A channel variable is in fact a C pointer pointing to a blocking queue implementation in C. So, it is cheap to pass a channel as function parameters.

Access

Channel variables can be defined for read-and-write (bidirectional), read-only (outbound) and write-only (inbound).

chan   int  // a channel can be written into and read from
chan<- int  // integers can be written into the channel
<-chan int  // integers can be read out from the channel

Creation

Channels are created using make:

c := make(chan int)      // unbuffered channel of integers
c := make(chan int, 100) // buffered channel of integers

The buffer size is the size of the blocking queue.

Cap and Len

The builtin function cap, when applied with a channel, returns the buffer capacity.

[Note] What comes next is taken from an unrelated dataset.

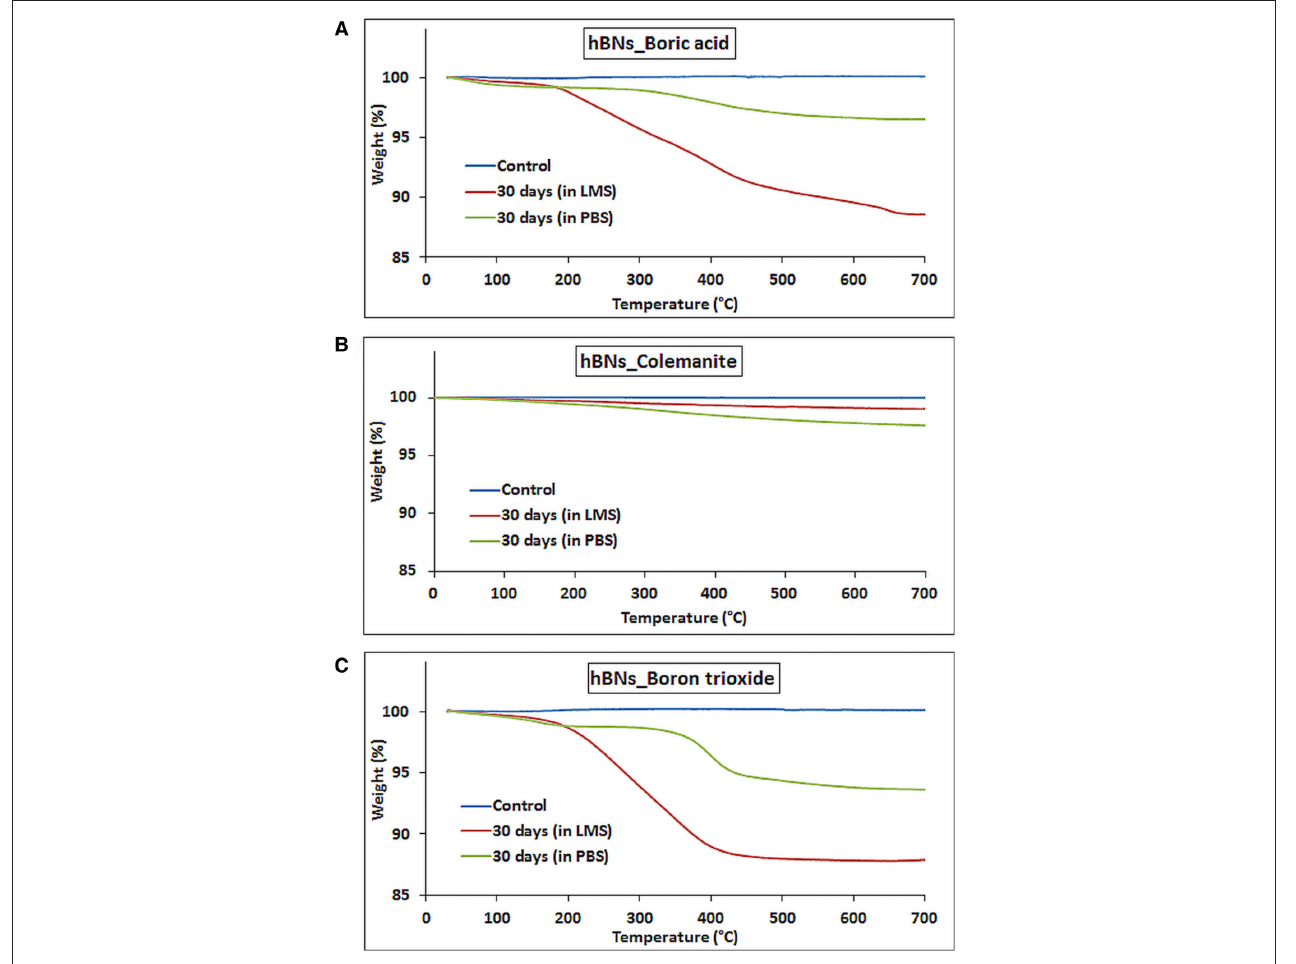
FIGURE 5 | TGA curves of hBNs before and after biodegradation treatment. (A) hBNs_boric acid, (B) hBNs_colemanite, and (C) hBNs_boron trioxide.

The builtin function len, when applied with a channel, returns the number of elements queued in the channel buffer.

cap and len return 0 for nil channels.

Read and Write

Writing to a full (or unbuffered) channel blocks, until a reader reads something thus make room in the buffer.

Reading to a full (or unbuffered) channel blocks, until a writers writes something that can be read.

Close a Channel

A sender can close a bidirectional or outbound channel using close, after send the last value.

After this, any receive from the channel will succeed without blocking, returning the zero value of the channel element. The form:

x, ok := <-c

will also set ok to false for a closed channel.

Use with For-Range

The following for loop reads values sent on channel c until the c is closed.

for e := range c {
   // process e
}

Use for Comminication

Communication is the primary design purpose of channels. There are many use cases on the Internet.

Use for Notification

Channel can also be used for communication of notifications.

c := make(chan int)
go func() {
  list.Sort()
  c <- 1 // notify task completion
}
<-c  // wait unitl list.Sort() is completed.

Above example can be extended to wait for a group of goroutines.